Quoted passage.

The long-awaited publication of the historians' report on the role of the German Foreign Office during the Third Reich brought to light a series of facts that revealed the depth of the ministry's involvement in the Holocaust. As several U.S. media phrased it, "German Foreign Ministry confronts Nazi past" (The Wall Street Journal). The study elicited renewed interest around the globe - from Spain to China - in the way Germans handle the difficult heritage of the Nazi era (FAZ).

Foreign Minister Guido Westerwelle rose to the challenge by facing it head on: In his speech on occasion of the book's presentation in Berlin, he confessed that the Foreign Office was shamed by the "Selbstgleichschaltung" (the voluntary total alignment with Nazism) and the cold administrative detachment with which the Office had contributed to the systematic genocide of the European Jews. He stressed that the study left no room to gloss over unpleasant facts. It summarily refuted the notion that the Foreign Office merely watched Nazi crimes from the sidelines, or even strove to prevent the worst, during the Third Reich. That myth had been carefully fostered immediately after the war by those members of the diplomatic corps who longed for a new, ‘clean' beginning of the young German democracy, and also by some who sought to cover up their personal involvement in the Nazi regime's crimes (Foreign Office).

Data for analysis.
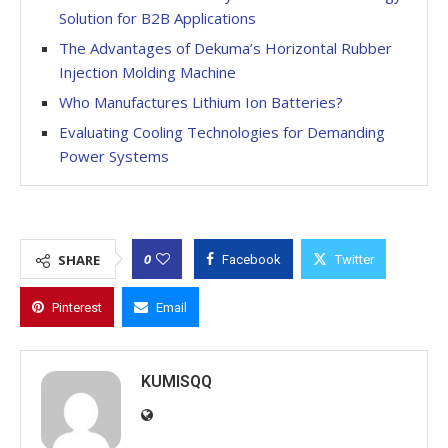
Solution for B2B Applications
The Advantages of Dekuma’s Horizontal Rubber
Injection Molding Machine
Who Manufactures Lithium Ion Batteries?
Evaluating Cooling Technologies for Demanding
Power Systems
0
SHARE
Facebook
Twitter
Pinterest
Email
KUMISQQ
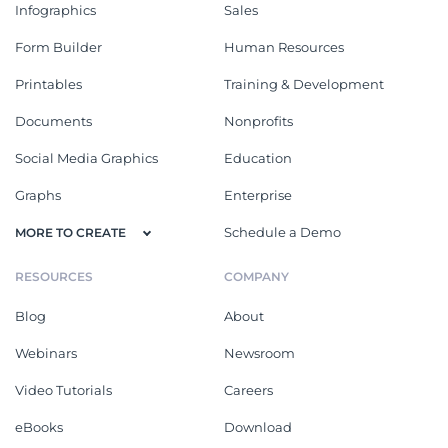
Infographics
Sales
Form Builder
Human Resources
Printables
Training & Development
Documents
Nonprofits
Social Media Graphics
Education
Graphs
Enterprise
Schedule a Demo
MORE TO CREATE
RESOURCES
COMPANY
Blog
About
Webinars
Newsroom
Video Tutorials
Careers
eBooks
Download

Tasks and exercises.
a: According to the passage about the Foreign Office report, in which city did Guido Westerwelle speak at the book's presentation?
b: Copy every line of the listing word for word, leaving out the pictures.
The passage about the Foreign Office report and the listing have nothing to do with each other.

Outputs by task.
a: Berlin

b:
Solution for B2B Applications
The Advantages of Dekuma’s Horizontal Rubber
Injection Molding Machine
Who Manufactures Lithium Ion Batteries?
Evaluating Cooling Technologies for Demanding
Power Systems
0
SHARE
Facebook
Twitter
Pinterest
Email
KUMISQQ
Infographics
Sales
Form Builder
Human Resources
Printables
Training & Development
Documents
Nonprofits
Social Media Graphics
Education
Graphs
Enterprise
Schedule a Demo
MORE TO CREATE
RESOURCES
COMPANY
Blog
About
Webinars
Newsroom
Video Tutorials
Careers
eBooks
Download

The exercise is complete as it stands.